Cancer of the blood had spread throughout Stacy Erholtz’s body when it was devastated by a massive dose of the measles virus. The 50-year-old woman from Pequot Lakes, Minnesota, opted for an experimental trial at the Mayo Clinic last June when she was out of conventional treatment options. Erholtz was one of two people injected with a single, gigantic dose of the measles virus – a dose was enough to inoculate 10 million people. It was engineered by researchers to be specifically toxic to cancer cells by attaching to the cells and using them to replicate themselves. The cancer cells explode, destroying them and releasing the virus. The body’s immune system is then called in to do its job and attack the virus to heal the body.
According to Mayo Clinic Professor of Molecular Medicine Dr.
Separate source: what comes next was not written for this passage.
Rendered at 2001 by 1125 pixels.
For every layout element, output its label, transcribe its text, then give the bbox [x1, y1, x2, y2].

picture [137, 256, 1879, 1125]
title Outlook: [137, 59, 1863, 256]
Stephen Russell, the experimental procedure confirms that one huge dose of intravenous viral therapy can overwhelm cancer’s natural defenses and kill it. He went on to say that it has been known for some time that giving a virus intravenously in mice can kill metastatic cancer, but this is the first time that it has been done in humans.
Erholtz had been suffering from multiple myeloma, a cancer of the plasma cells, for 10 years. The previously incurable blood cancer that wreaked havoc on Erholt’s body is now in complete remission, and has been for six months. Erholtz admitted that before agreeing to the experimental therapy, her mindset was that she was out of options. “I had to have failed all conventional treatment to do that trial,” she said. “That actually happened last March,” she continued.
Two patients with multiple myeloma were chosen because their immune systems are often suppressed, meaning that their bodies would not start to fight off the measles virus before it had time to attack the cancer cells. Both patients had previously limited exposure to the measles and fewer antibodies. A normal measles vaccine contains 10,000 infectious units of the virus. The patients in the trial were given 1 million infectious units to start. According to Dr. Russell, the dose was gradually increased, and finally worked when they were injected with 100 billion infectious units of the measles virus.
The treatment was most successful in Erholtz, who had the majority of her tumors in her bone marrow. In the other patient, the tumors were primarily in her leg muscles. She was in remission for nine months, but then her cancer returned. Dr. Russell believes that if they had been able to give a higher dose of the virus to the second patient, the outcome may have been better.
The fact that cancer can be devastated by a massive dose of a virus such as the measles has been known to researchers for decades. Around the world, researchers are working with several viruses that can kill cancer, including pox virus and herpes. These have produced lasting cures in studies done on rodents.
Some viruses are partial to certain organs and can cause specific damage to them. The lungs can be damaged by pneumonia and influenza, while hepatitis damages the liver. Dr. Russell explained that the measles virus can selectively damage a tumor without causing collateral damage to other bodily tissues.
Dr. Russell has likened the success of the trial to a call to action, saying it is not only good for “our virus.” This is “good for every virus everybody’s developing as a cancer therapy. We know this can happen.”
The Mayo Clinic is now planning a move into phase two clinical trials, and expecting a launch by September. This would involve a higher number of patients. A goal for the trial is approval by the U.S. Food and Drug Administration (FDA) within four years.
Like with a vaccine, once the body’s immune system has fought and beaten a virus, the virus is not effective the next time. In this situation, the body will destroy the virus before it can attack the cancer cells. Researchers are working on a way to bypass the immune system by loading cells taken from the patient with the virus and reinjecting them into the patient.
Although Stacy Erholtz’s cancer was devastated by the massive dose of the measles, it is clear that there are still obstacles that need to be addressed and overcome. Despite the hurdles, the discovery is monumental. “It’s a landmark,” said Russell.